Guadalajara: a city tasting tour with chef Francisco Ruano
Many iconic photos of Mexico are actually of Guadalajara, a place that blends tradition and modernity. The city is renowned for myriad notable figures ranging from mariachis to architect Luis Barragán and is a seedbed of musicians, master brewers and, of course, chefs.
One of its outstanding restaurants is Alcalde, offering wonderful contemporary Mexican cuisine. Its chef, Francisco Ruano, leads us on a delicious journey to visit the four corners of the city, from classic antojerías which have inspired his cooking to the most innovative dishes highlighting regional ingredients.
Ruano starts by confessing two of his secrets to Fine Dining Lovers. “What you have to do when you get off the plane in the morning is head straight over to Chicago Street to Hermanas Coraje and have some chilaquiles for breakfast or a hot beef broth. The truth is, what I love most here are their charcoal grilled meats because they prepare them like yakitori skewers over the coals.” They’re one reason to visit the city’s industrial area.
On Thursdays go for breakfast at Alcalde Market to try some bone marrow soup.“For me, the most remarkable thing about Doña Mary’s soup is that the broth she makes is very velvety, perfectly balancing the flavor of the meat and the aroma of the chipotle chili. She only makes it once a week because she goes to the market in person, so the marrow is fresh… it’s robust yet mellow.” The stall is an institution in and of itself; it’s been in the market for fifty years. It’s his favorite place in the city and, in fact, that’s where his restaurant gets its name.

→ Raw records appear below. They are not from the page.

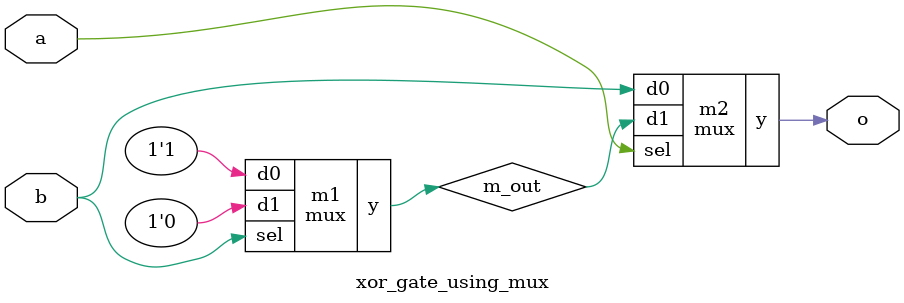
<source format=sv>

module mux
(
  input  d0, d1,
  input  sel,
  output y
);

  assign y = sel ? d1 : d0;

endmodule

//----------------------------------------------------------------------------
// Task
//----------------------------------------------------------------------------

module xor_gate_using_mux
(
    input  a,
    input  b,
    output o
);

  // Task:
  // Implement xor gate using instance(s) of mux,
  // constants 0 and 1, and wire connections

  wire mout;

  mux m1(
    .d0(1'b1),
    .d1(1'b0),
    .sel(b),
    .y(m_out)
  );

  mux m2(
    .d0(b),
    .d1(m_out),
    .sel(a),
    .y(o)
  );

endmodule

</source>
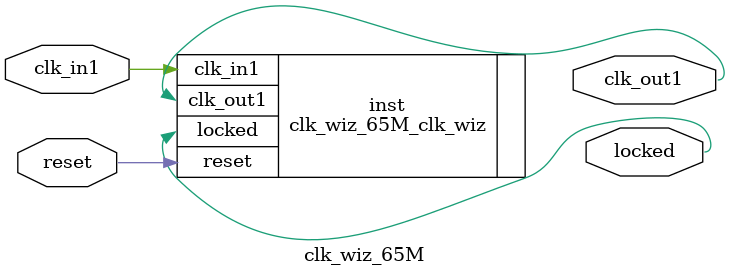
<source format=v>


`timescale 1ps/1ps

(* CORE_GENERATION_INFO = "clk_wiz_65M,clk_wiz_v6_0_4_0_0,{component_name=clk_wiz_65M,use_phase_alignment=true,use_min_o_jitter=false,use_max_i_jitter=false,use_dyn_phase_shift=false,use_inclk_switchover=false,use_dyn_reconfig=false,enable_axi=0,feedback_source=FDBK_AUTO,PRIMITIVE=MMCM,num_out_clk=1,clkin1_period=10.000,clkin2_period=10.000,use_power_down=false,use_reset=true,use_locked=true,use_inclk_stopped=false,feedback_type=SINGLE,CLOCK_MGR_TYPE=NA,manual_override=false}" *)

module clk_wiz_65M 
 (
  // Clock out ports
  output        clk_out1,
  // Status and control signals
  input         reset,
  output        locked,
 // Clock in ports
  input         clk_in1
 );

  clk_wiz_65M_clk_wiz inst
  (
  // Clock out ports  
  .clk_out1(clk_out1),
  // Status and control signals               
  .reset(reset), 
  .locked(locked),
 // Clock in ports
  .clk_in1(clk_in1)
  );

endmodule

</source>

The weekend tapatío ritual means eating torta ahogada. The one he likes best is Profe Jiménez. “They’re the coolest. They’re really attentive to every step. The bread they use is from the Temazal market. It’s made with yeast dough and has a golden-baked crust.” It’s perfect for holding beans and barbecued ribs slathered in tomato sauce and drenched in warm salsa. The stall is in one of the city’s oldest neighborhoods.

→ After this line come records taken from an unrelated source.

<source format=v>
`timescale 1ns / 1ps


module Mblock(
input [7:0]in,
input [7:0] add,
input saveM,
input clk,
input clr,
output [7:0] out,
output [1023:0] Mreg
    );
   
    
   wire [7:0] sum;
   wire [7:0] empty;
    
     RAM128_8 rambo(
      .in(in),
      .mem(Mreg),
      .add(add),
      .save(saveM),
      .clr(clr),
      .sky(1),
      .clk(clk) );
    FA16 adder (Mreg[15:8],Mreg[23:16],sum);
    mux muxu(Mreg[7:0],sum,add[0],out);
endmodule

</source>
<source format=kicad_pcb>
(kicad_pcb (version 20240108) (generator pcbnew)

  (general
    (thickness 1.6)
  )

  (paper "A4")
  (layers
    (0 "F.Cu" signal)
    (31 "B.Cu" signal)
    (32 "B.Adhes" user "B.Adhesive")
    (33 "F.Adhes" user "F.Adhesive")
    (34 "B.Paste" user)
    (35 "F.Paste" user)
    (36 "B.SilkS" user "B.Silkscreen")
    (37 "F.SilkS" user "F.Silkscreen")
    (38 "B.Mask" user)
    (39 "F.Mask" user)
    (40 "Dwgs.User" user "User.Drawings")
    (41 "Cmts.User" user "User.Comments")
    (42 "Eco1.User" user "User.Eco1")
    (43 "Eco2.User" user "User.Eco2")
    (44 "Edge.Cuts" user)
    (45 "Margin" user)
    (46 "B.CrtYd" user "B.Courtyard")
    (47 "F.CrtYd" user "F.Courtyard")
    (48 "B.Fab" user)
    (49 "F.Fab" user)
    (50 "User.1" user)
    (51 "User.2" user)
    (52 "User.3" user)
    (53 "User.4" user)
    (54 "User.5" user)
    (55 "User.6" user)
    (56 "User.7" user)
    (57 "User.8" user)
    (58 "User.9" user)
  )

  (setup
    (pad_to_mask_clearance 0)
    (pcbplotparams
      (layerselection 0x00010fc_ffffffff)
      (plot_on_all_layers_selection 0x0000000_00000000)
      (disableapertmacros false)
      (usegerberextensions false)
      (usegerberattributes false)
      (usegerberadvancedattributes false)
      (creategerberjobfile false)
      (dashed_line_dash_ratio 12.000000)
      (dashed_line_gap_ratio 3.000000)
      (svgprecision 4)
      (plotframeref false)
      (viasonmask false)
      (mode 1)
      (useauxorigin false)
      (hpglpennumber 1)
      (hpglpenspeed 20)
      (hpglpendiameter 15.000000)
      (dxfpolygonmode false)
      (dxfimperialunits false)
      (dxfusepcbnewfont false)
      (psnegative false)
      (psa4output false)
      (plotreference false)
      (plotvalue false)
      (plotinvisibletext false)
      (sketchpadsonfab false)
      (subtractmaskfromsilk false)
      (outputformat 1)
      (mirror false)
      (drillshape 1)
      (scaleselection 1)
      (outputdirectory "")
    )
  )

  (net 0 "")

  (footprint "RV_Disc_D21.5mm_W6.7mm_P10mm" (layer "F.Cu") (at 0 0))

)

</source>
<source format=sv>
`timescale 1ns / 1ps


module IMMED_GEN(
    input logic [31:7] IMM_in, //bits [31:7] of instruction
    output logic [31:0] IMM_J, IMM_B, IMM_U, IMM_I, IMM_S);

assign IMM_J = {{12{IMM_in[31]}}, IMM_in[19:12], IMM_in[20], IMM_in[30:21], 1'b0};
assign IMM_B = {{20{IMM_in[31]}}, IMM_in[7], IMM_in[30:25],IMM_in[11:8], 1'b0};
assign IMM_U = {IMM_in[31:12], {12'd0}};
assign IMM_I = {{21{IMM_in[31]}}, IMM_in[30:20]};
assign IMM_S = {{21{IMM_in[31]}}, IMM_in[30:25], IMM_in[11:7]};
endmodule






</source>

“Terrible Juan is one of the new additions. It’s a really nice neighborhood café.” It has a meticulous selection of specialty grains, like Caféologo, and myriad methods of preparation. It also serves breakfast.
Try ceviche! It’s just as great for curing a hangover as it is for lunchtime cocktails, tacos and tostadas; it’s Happy Fish. “Don’t confuse it with other places on the same street!” he warns.
Mi Niño Jarocho
To leave the beaten touristy track, head over to Mi Niño Jarocho for delicious barbecued fish tacos and shrimp cocktail - which you should order without ketchup so as not to ruin the tasty broth.
Salón del Bosque
He suggests spending an afternoon at Salón del Bosque eating pork crackling taquitos and dried shrimp tortitas. “It’s been a temple of hospitality for thirty years. Plus, I believe that they make the best hierbabuena in the city. There’s no music, it’s an old-school cantina.” Hierbabuena is commonly drunk in traditional cantinas, each one of which has its own recipe based on water, ice and spearmint leaves. Sometimes liquors are mixed in with varying levels of alcohol content.

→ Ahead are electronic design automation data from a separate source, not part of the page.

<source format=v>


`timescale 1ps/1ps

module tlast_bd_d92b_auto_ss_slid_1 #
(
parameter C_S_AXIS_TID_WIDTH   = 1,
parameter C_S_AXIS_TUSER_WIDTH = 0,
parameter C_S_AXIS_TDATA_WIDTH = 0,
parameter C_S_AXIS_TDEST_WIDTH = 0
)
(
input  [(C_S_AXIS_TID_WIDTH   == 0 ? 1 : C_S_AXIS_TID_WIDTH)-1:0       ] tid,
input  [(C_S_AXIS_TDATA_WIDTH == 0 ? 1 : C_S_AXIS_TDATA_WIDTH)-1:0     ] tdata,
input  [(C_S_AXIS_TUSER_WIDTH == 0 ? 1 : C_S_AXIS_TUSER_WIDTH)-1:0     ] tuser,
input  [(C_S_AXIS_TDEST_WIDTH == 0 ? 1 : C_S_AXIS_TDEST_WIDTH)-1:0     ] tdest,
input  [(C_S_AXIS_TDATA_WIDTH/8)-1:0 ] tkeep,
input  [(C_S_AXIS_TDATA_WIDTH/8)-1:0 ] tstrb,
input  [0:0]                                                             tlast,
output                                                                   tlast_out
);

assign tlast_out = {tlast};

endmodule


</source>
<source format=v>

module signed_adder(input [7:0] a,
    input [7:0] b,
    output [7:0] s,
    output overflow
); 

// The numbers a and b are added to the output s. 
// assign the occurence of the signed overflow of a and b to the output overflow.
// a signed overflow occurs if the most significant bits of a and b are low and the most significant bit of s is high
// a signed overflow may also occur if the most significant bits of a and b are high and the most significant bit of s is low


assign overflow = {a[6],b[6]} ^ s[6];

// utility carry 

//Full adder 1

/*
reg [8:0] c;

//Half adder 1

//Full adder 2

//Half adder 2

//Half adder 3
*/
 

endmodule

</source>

“You have to visit Cynthia Ruelas and Óscar Segundo’s antojería Xokol. They’re doing really amazing things. Aside from being the most exciting place that’s opened in the last two years, they’re a really hard-working pair. They start working in their mill at six o’clock in the morning, and in the evenings, they open up a small diner serving dishes with mottled corn as the main ingredient.” Xokol is a good reflection of the land and the seasons. They harvest the region and reinterpret it with simple dishes easy for customers to understand. “It looks to me like it’s the next big thing in Mexico. I’m really happy that they’re in Guadalajara.” You’ve got to follow them because they’re going to give you a lot to talk about!